The chance was only .05 percent that her body would try to reject her good eye after the damage from the fall, but that’s the most likely explanation of what’s going on. They’re going to rule out TB and other diseases that could be the cause of inflammation, but it seems that rejection is most probable. Now she has eye-drops, next week huge doses of systemic steroids, then immune-suppressant drugs probably for a lifetime.

No tears, no panic. We’re both probably in a state of shock. But this could change a few things. We’ll be doing a few calendared events a little sooner. A birthday-present trip to New Orleans may be celebrated a little earlier than planned.

But right now, she can still see and is on a couch not far from this chair. Outside some birds are loudly cheering the 30 pounds of feed I hung in the juniper below the huge windows that let warm sun pour into this room. I’ll ask Irish if I can get her another cup on my way to the coffee pot.

 

Chalice is available

Late last night, I received notice that “Chalice” is now available on Amazon, Apple’s iBook store (go to iTunes and search on “Erik Dolson”), Barnes and Noble (not quite yet), and the Vook Store.
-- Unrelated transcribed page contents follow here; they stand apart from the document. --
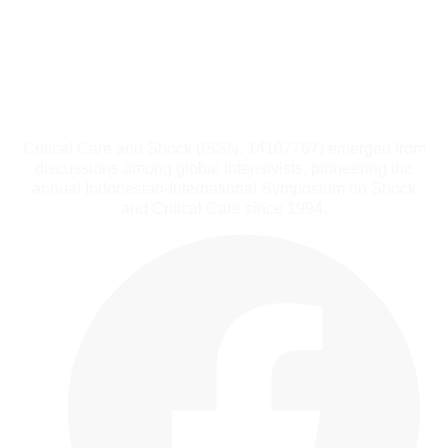
Critical Care and Shock (ISSN: 14107767) emerged from
discussions among global intensivists, pioneering the
annual Indonesian-International Symposium on Shock
and Critical Care since 1994.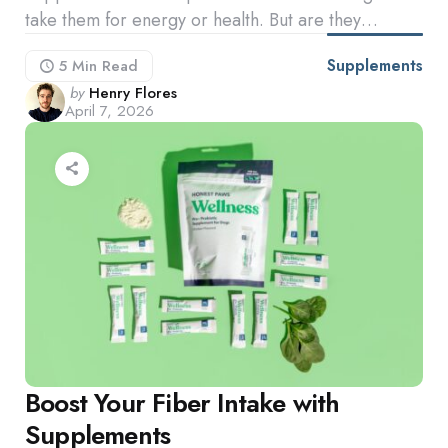
take them for energy or health. But are they…
Supplements
5 Min
Read
Posted
by
Henry Flores
April 7, 2026
by
Boost Your Fiber Intake with
Supplements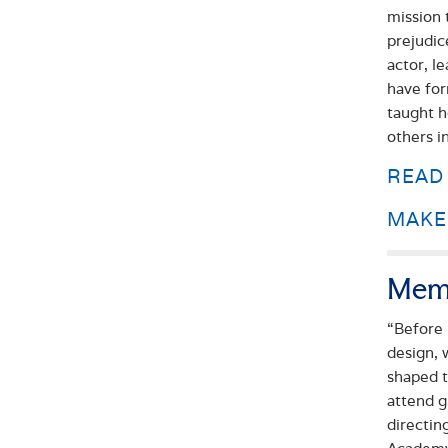
mission 
prejudic
actor, l
have for
taught h
others i
READ
MAKE 
Mem
“Before 
design, 
shaped t
attend g
directin
Academy,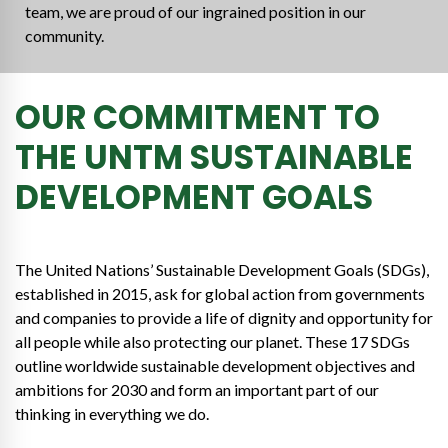
team, we are proud of our ingrained position in our
community.
OUR COMMITMENT TO
THE UNTM SUSTAINABLE
DEVELOPMENT GOALS
The United Nations’ Sustainable Development Goals (SDGs),
established in 2015, ask for global action from governments
and companies to provide a life of dignity and opportunity for
all people while also protecting our planet. These 17 SDGs
outline worldwide sustainable development objectives and
ambitions for 2030 and form an important part of our
thinking in everything we do.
I should have a hard copy in my hands next Tuesday, with the first print run available soon after.

What an odd mix of emotions. Fear, elation, pride, anxiety. Chalice was close to two years in the writing, some of that the hardest work I have ever undertaken. After four or so hours, I would stagger from my table and run the river trail, lift weights, get the mail, or just vegetate away from where I work, unable to string two sentences together.
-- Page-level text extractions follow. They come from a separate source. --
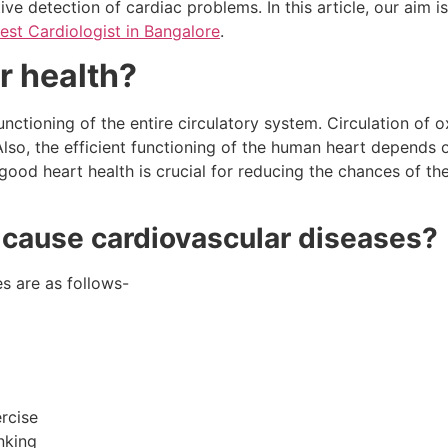
ive detection of cardiac problems. In this article, our aim i
est Cardiologist in Bangalore
.
r health?
functioning of the entire circulatory system. Circulation of
. Also, the efficient functioning of the human heart depends 
 good heart health is crucial for reducing the chances of 
t cause cardiovascular diseases?
s are as follows-
rcise
nking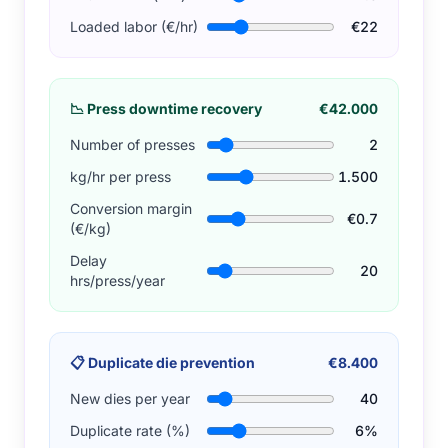
Loaded labor (€/hr)
€22
📉
Press downtime recovery
€42.000
Number of presses
2
kg/hr per press
1.500
Conversion margin
€0.7
(€/kg)
Delay
20
hrs/press/year
📋
Duplicate die prevention
€8.400
New dies per year
40
Duplicate rate (%)
6%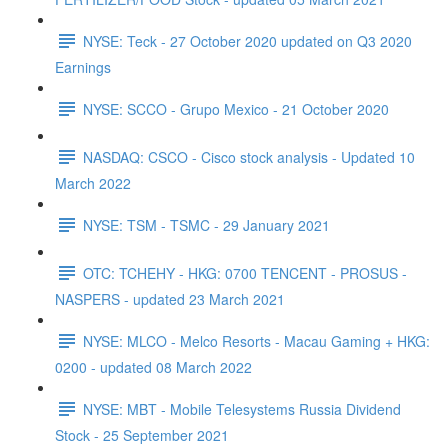
NYSE: Teck - 27 October 2020 updated on Q3 2020
Earnings
NYSE: SCCO - Grupo Mexico - 21 October 2020
NASDAQ: CSCO - Cisco stock analysis - Updated 10
March 2022
NYSE: TSM - TSMC - 29 January 2021
OTC: TCHEHY - HKG: 0700 TENCENT - PROSUS -
NASPERS - updated 23 March 2021
NYSE: MLCO - Melco Resorts - Macau Gaming + HKG:
0200 - updated 08 March 2022
NYSE: MBT - Mobile Telesystems Russia Dividend
Stock - 25 September 2021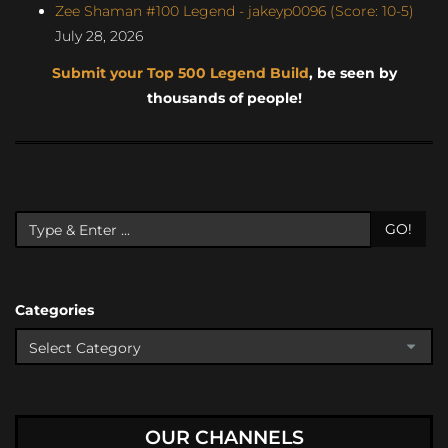
Zee Shaman #100 Legend - jakeyp0096 (Score: 10-5)
July 28, 2026
Submit your Top 500 Legend Build
, be seen by
thousands of people!
GO!
Categories
OUR CHANNELS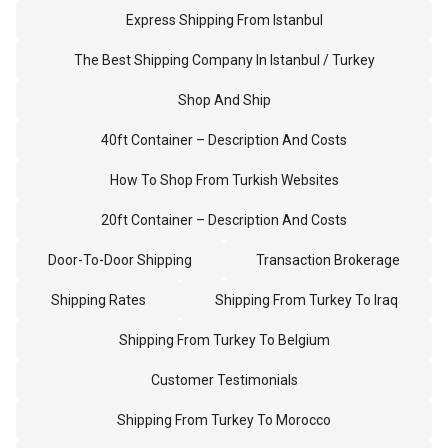
Express Shipping From Istanbul
The Best Shipping Company In Istanbul / Turkey
Shop And Ship
40ft Container – Description And Costs
How To Shop From Turkish Websites
20ft Container – Description And Costs
Door-To-Door Shipping
Transaction Brokerage
Shipping Rates
Shipping From Turkey To Iraq
Shipping From Turkey To Belgium
Customer Testimonials
Shipping From Turkey To Morocco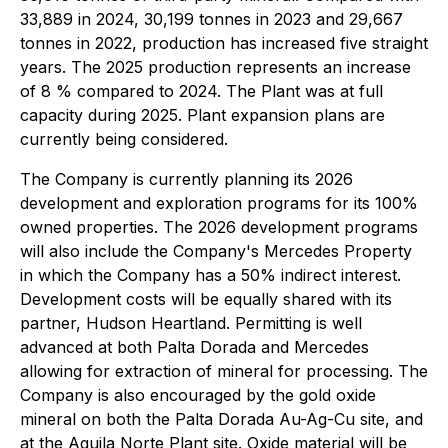
33,889 in 2024, 30,199 tonnes in 2023 and 29,667
tonnes in 2022, production has increased five straight
years. The 2025 production represents an increase
of 8 % compared to 2024. The Plant was at full
capacity during 2025. Plant expansion plans are
currently being considered.
The Company is currently planning its 2026
development and exploration programs for its 100%
owned properties. The 2026 development programs
will also include the Company's Mercedes Property
in which the Company has a 50% indirect interest.
Development costs will be equally shared with its
partner, Hudson Heartland. Permitting is well
advanced at both Palta Dorada and Mercedes
allowing for extraction of mineral for processing. The
Company is also encouraged by the gold oxide
mineral on both the Palta Dorada Au-Ag-Cu site, and
at the Aguila Norte Plant site. Oxide material will be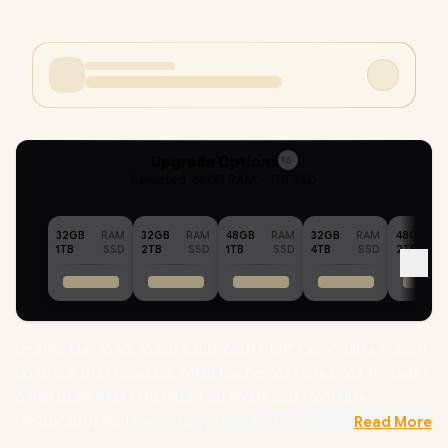
Upgrade Options
16
Selected :
64GB RAM + 1TB SSD
32GB
RAM
32GB
RAM
48GB
RAM
32GB
RAM
48GB
1TB
SSD
2TB
SSD
1TB
SSD
4TB
SSD
2TB
Dell Pro Max 16 MC16250 6250-6501 Intel® Core™ Ultra 7-265H
up to 5.3GHz Processor, 24MB Cache, 16x Cores, 16x Threads /
64GB DDR5 RAM / 1TB Ultra-Fast NVMe SSD / 16" FHD+
(1920x1200) IPS-Level Display / NVIDIA RTX Pro 1000 Blackwell
Read More
8GB GDDR7 /
Windows 11 Professional (64bit)
/ Intel® WiFi 7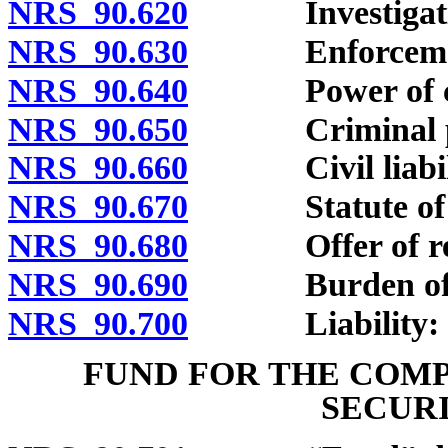
NRS 90.620
Investigation
NRS 90.630
Enforceme
NRS 90.640
Power of court
NRS 90.650
Criminal pen
NRS 90.660
Civil liabili
NRS 90.670
Statute of lim
NRS 90.680
Offer of rescis
NRS 90.690
Burden of p
NRS 90.700
Liability: Gen
FUND FOR THE COMP
SECURI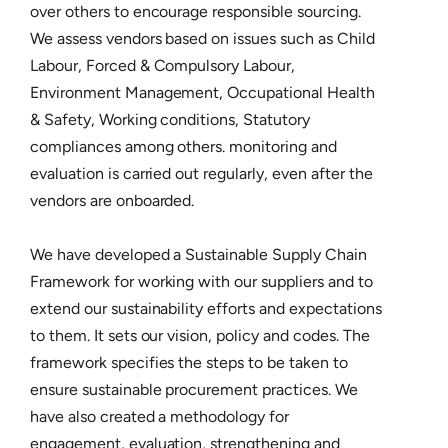
over others to encourage responsible sourcing.
We assess vendors based on issues such as Child
Labour, Forced & Compulsory Labour,
Environment Management, Occupational Health
& Safety, Working conditions, Statutory
compliances among others. monitoring and
evaluation is carried out regularly, even after the
vendors are onboarded.
We have developed a Sustainable Supply Chain
Framework for working with our suppliers and to
extend our sustainability efforts and expectations
to them. It sets our vision, policy and codes. The
framework specifies the steps to be taken to
ensure sustainable procurement practices. We
have also created a methodology for
engagement, evaluation, strengthening and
“Chalice” is not perfect. Every time I opened the file, I would find things that just had to be changed. So I finally “locked down” the file. After 20 or so readers reviewed writes and rewrites, after endless edits, after the second round of proofreading by a professional, I had to let it go and be what it is. And it is not perfect.

But it is the best I can do, at this moment, on this book. And I am proud of it. “Chalice” is an exploration of ideas that are significant to me and many of you. It is a sharing of my playground, an intersection of language, passion, and reflections on what’s real and what’s important.

“Chalice” is not for everyone. As an exchange of emails, “Chalice” is in a format that some  may find difficult to follow. The characters are flawed, and many might find their exchanges  unpleasant. There is a sex scene that was called gratuitous by one reader. It’s not, but it is graphic. If that’s going to disturb you, please don’t read. Another was put off by the fact that I dipped deeply into my personal experience to give the text “life.” Yes, I did, but “Chalice” is still a work of fiction.

But about a third of those who read early drafts found value in “Chalice.” Some said that value was significant for them. This validates the effort.

A word on pricing: I finally came to the conclusion that I had to be my own guide on this. I priced the ebook at $4.95 because I think “Chalice” is worth the price of two cups of coffee, even for readers who don’t like it.

I initially set the price of the paperback at $14.95, then learned I would receive 3¢ for each book sold. Three cents. At the print distributor’s suggestion, and his noting that the book would be discounted by book sellers anyway, I repriced at $19.95 and will receive about $2.30 of that.

If enough sell so we can go to offset printing, I hope the price will come down.

Thank you, friends, family, and readers I’ve never met but feel I know fairly well: You are the reason this book was written. I hope you think it was worth it.